Os líderes avisam: faltam líderes no mercado

Opinião de dirigentes de companhias foi obtida durante evento de recursos humanos

LEANDRO COSTA, O Estado de S.Paulo

28 Outubro 2012 | 03h14

Faltam líderes para sustentar as estratégias de crescimento das empresas nos próximos cinco anos. A afirmação não vem apenas de analistas do mercado de trabalho ou headhunters. Esta é a visão dos próprios líderes, segundo aponta um estudo realizado pela consultoria de negócios Empreenda.

Em agosto deste ano, a empresa entrevistou 840 presidentes, líderes de áreas de negócios e diretores durante o Congresso Nacional de Recursos Humanos (Conarh 2012). Para 87% deles, as empresas brasileiras não têm líderes suficientes para lidar com os desafios atuais e futuros das organizações. O índice vem piorando com o passar dos anos, segundo o presidente da Empreenda, César Souza. De acordo com ele, em 2009, quando começou a realizar a pesquisa, 63% dos executivos entrevistados demonstravam essa percepção. No ano passado, o número foi a 71%.
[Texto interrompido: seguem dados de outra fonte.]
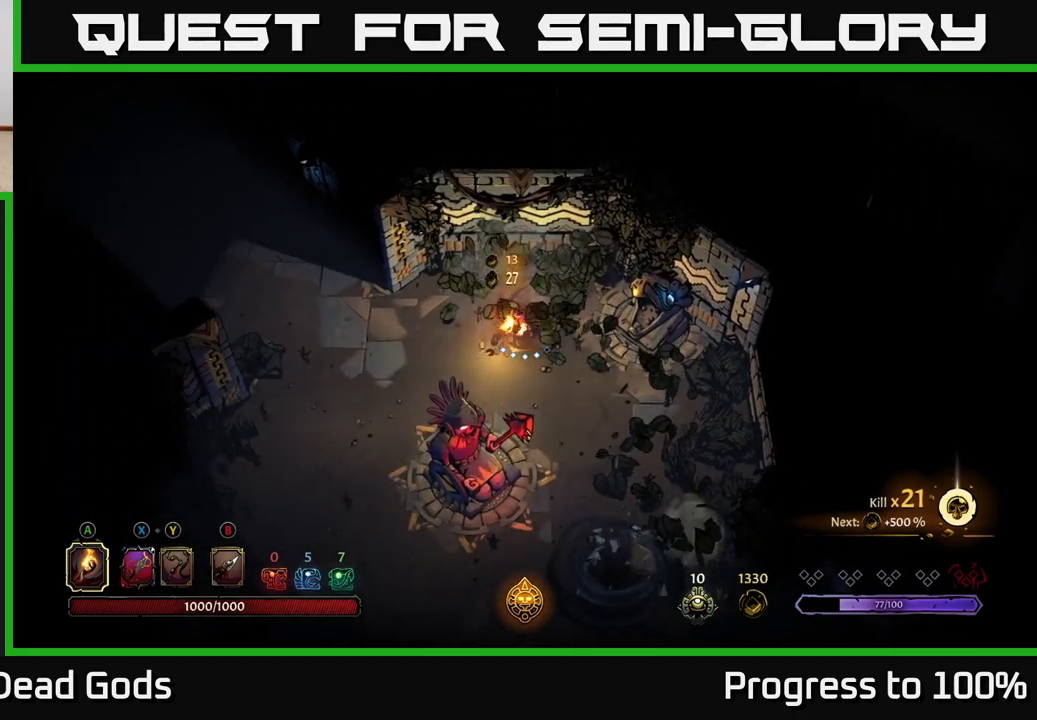
{"buttons": [], "left_stick": "left", "right_stick": "center", "events": [[267, "left_stick", "left"]]}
"A falta de liderança será o calcanhar de aquiles da expansão das empresas daqui em diante. É o que impede que as empresas tirem seus planos do papel e os transformem em realidade. Vejo muitas organizações engavetando planos de explorar oportunidades em outros mercados por falta de gente para enviar. Ficam no dilema de cobrir um santo e descobrir outro", diz Souza.
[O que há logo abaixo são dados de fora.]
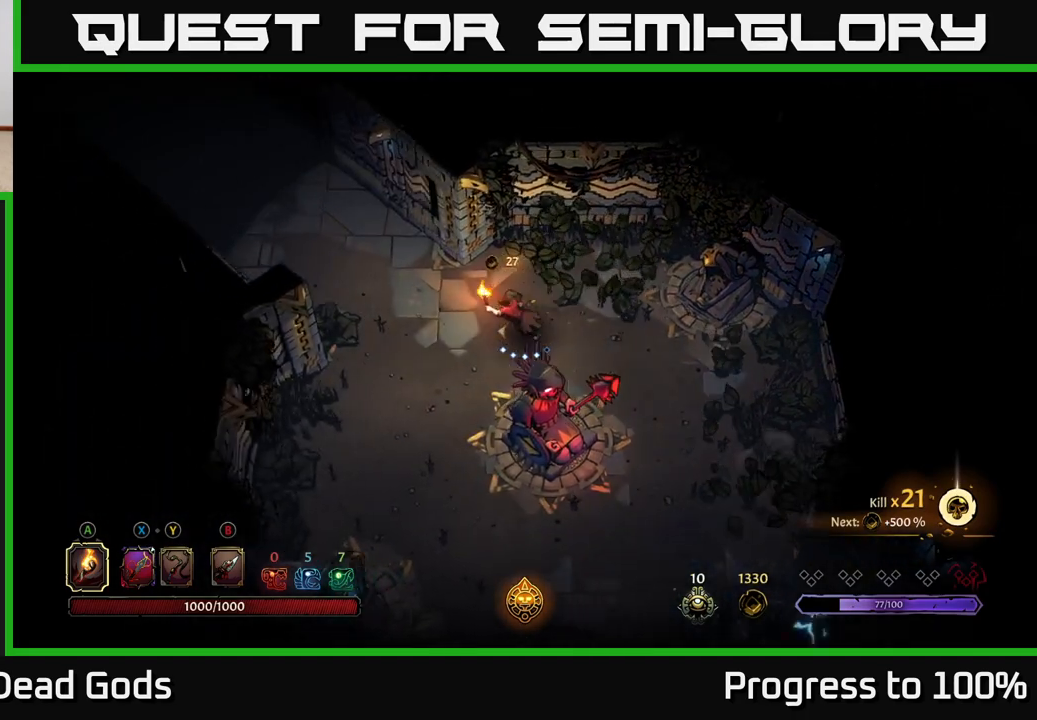
{"buttons": [], "left_stick": "left", "right_stick": "center", "events": []}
Não é apenas o aquecimento da economia brasileira e o aumento da demanda que explicam essa escassez, dizem consultores de recursos humanos. Para eles, esse cenário tem origens mais amplas.

A falta de exemplo é a primeira e principal delas, afirma o headhunter e presidente da Robert Wong Consultoria Executiva, Robert Wong. "Os líderes potenciais existem e estão nas organizações, porém não querem aparecer. E o exemplo é o maior fomentador para que eles se apresentem", afirma Wong.

"Por que temos tanta criança querendo ser jogador de futebol? Por que houve tanto furor no tênis quando o Gustavo Kuerten estava no auge? Porque a sociedade precisa de heróis, ela quer heróis para se inspirar", acrescenta Wong. Para ele, no mundo corporativo há carência de ícones, de líderes visionários capazes de criar sonhos e envolver as pessoas nesses sonhos.

Souza, da Empreenda, faz coro com Wong. "Os líderes de hoje não conseguem criar essa identificação, falta a eles legitimidade para inspirar as pessoas, para que elas se espelhem neles. Um líder inspira pelo exemplo, pela coerência, pelos valores", diz o consultor que cita como exemplos desse tipo de liderança os presidentes da Gerdau, Jorge Gerdau Johannpeter, da Natura, Luiz Seabra, e do Magazine Luiza, Luiza Helena Trajano.

"Vivemos também um período de transição no Brasil. Ainda precisamos criar um ambiente propício para a liderança. Um ambiente onde as pessoas ouçam menos 'não'. Passamos por um período de ditadura, quando se via a repressão àqueles que se diferenciavam. E o modelo de educação que se vê nas escolas também não fomenta essas diferenças", completa Wong, ampliando a questão.

Desenvolvimento. A abordagem do desenvolvimento de lideranças nos últimos anos também levou a esse cenário na visão dos especialistas. "O crescimento acelerado da economia levou as companhias a acelerar esse processo e a promover as pessoas a postos de liderança mesmo antes de elas estarem prontas", observa o presidente da consultoria em treinamento Eagles Flight, Dave Root.

Além disso, nos últimos anos as empresas focaram seus esforços em criar gerentes eficientes e não líderes eficazes, afirma Souza. "O que se vê então são chefes ocupando os postos de liderança. Profissionais municiados de técnicas e ferramentas, orientados para chefiar apenas, e não para pensar no futuro e inspirar as pessoas" avalia.

A forma como as empresas têm taxado os jovens da geração Y (como impacientes, infiéis, inquietos) é, na visão de Souza, um reflexo de como as empresas pensam seu modelo de liderança. "Elas querem profissionais que acatem ordens apenas, o que é uma forma antiga de pensar. Tanto que os jovens preferem investir na criação de seus próprios negócios a fazer parte de estruturas engessadas."

Para Root, é preciso repensar a forma de encarar as lideranças, não somente no topo da organização, mas também nos outros níveis. "Para encarar os desafios que estão por vir, as organizações precisam se tornar fábricas de líderes e não só de produtos."